The Mortgage Credit Directive will be implemented 21 March next year, so the preparatory work is gathering pace at lenders and distributors. While these changes are sponsored by the FCA, as it is a European directive these are mainly tweaks.

Nevertheless, there are some fundamental changes, particularly in the second-charge market. Unfortunately, back in 2004 when the mortgage market was regulated by the FSA, they ignored the responses to the consultation papers to regulate second charges at the same time. The result has been a polarisation of the two markets with first-charge brokers regulated through Mortgage Conduct of Business rules and second charges regulated by the toothless OFT.

Distribution in second charges is dominated by master brokers; equivalent to first-charge advisers having to go through a packager to get to a lender. It will take a while for this market to develop and in the meantime most mortgage brokers will either omit seconds from their scope of service or refer onto a master broker who will then advise the client. Whatever happens ‘hold onto your hats’ - it will be a rocky ride and my prediction is the average loan size in this market will reduce significantly as the MCoB affordability rules bite.

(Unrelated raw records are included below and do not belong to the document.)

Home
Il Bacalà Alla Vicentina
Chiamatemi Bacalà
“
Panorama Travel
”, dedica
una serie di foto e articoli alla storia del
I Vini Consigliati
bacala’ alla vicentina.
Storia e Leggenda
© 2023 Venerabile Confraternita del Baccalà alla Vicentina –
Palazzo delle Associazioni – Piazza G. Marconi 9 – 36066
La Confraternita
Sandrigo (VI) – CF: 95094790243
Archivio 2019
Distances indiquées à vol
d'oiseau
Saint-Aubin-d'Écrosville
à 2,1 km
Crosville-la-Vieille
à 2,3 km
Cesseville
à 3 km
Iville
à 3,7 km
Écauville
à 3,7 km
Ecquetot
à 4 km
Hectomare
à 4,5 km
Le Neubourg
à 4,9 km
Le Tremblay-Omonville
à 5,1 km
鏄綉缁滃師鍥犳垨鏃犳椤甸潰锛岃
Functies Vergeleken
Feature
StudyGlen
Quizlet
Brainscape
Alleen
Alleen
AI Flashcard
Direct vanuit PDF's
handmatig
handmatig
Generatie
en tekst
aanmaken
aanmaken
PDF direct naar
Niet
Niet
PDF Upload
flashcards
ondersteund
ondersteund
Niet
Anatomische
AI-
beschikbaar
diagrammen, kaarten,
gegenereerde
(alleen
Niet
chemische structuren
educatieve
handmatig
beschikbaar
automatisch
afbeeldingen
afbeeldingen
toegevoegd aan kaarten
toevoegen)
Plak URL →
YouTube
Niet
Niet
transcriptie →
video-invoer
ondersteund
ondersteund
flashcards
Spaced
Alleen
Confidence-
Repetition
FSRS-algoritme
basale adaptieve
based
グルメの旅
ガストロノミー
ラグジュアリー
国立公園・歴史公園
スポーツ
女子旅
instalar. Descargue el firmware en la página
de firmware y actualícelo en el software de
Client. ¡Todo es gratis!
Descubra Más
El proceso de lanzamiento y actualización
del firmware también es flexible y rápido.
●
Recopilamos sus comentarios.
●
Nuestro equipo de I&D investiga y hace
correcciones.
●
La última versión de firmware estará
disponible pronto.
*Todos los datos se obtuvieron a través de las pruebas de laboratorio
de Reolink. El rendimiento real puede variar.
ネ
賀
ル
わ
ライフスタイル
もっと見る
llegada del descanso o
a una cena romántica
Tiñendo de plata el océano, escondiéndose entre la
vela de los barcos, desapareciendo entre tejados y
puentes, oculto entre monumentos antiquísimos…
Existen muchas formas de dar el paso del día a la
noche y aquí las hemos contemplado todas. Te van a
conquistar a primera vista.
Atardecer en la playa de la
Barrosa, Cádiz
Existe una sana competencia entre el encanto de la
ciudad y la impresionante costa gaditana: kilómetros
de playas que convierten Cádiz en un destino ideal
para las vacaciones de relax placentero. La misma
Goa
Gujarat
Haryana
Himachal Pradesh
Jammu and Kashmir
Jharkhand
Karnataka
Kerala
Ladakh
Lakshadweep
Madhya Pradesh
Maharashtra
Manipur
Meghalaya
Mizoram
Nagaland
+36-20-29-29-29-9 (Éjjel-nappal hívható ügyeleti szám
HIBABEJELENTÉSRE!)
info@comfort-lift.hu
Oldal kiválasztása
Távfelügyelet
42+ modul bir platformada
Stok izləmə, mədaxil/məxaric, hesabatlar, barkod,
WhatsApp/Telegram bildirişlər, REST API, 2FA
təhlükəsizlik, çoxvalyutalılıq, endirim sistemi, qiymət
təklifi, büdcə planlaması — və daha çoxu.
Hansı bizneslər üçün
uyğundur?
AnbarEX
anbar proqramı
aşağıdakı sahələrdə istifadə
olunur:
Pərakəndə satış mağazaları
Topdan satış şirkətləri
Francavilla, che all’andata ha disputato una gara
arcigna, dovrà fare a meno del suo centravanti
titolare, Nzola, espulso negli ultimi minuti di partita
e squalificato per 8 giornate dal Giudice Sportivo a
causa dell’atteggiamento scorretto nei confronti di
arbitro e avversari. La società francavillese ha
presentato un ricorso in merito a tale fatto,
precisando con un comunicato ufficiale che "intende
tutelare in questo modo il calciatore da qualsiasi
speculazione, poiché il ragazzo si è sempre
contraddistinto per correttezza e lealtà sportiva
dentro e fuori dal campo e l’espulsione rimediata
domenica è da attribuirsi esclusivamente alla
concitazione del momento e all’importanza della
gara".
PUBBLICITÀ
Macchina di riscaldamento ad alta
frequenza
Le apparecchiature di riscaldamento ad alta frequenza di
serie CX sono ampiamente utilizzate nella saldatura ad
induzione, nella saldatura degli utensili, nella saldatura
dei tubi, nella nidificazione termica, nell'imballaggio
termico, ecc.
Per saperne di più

This year is the tale of new lenders. The re-entry of TSB under Roland McCormick placed a high focus on service encouraging every lender to raise their game. Additionally, Bank of Ireland launched into Northern Ireland through First Complete and also re-entered the UK through a limited number of distributors. Other notable new entrants were Foundation Home Loans and Fleet Mortgages.

A gold star goes to Charlie Morley and Metro Bank who have not only included intermediaries in the design of their new product portal but launched product transfer fees, joining the likes of Lloyds, Woolwich and Clydesdale. I expect more to follow suit introducing product transfer fees next year.

Finally, Steve Weston is leaving Barclays; he has always been a big champion of intermediary distribution and his insights and wit will be sorely missed

Legal & General de-risked signalling to the FCA they were no longer prepared to take on the regulatory risk of running a network. A bold move, as many lenders, especially new entrants to the market, seek refuge in working with networks rather than mortgage clubs. The developments at Sesame have also been interesting, Aviva’s merger with Friends Life has left them owning a distributor which has not traditionally been Aviva’s model.

The transfer window opened early in the distributor world with a number of changes, and managers taking their back office with them, but it will settle down and a new norm will exist.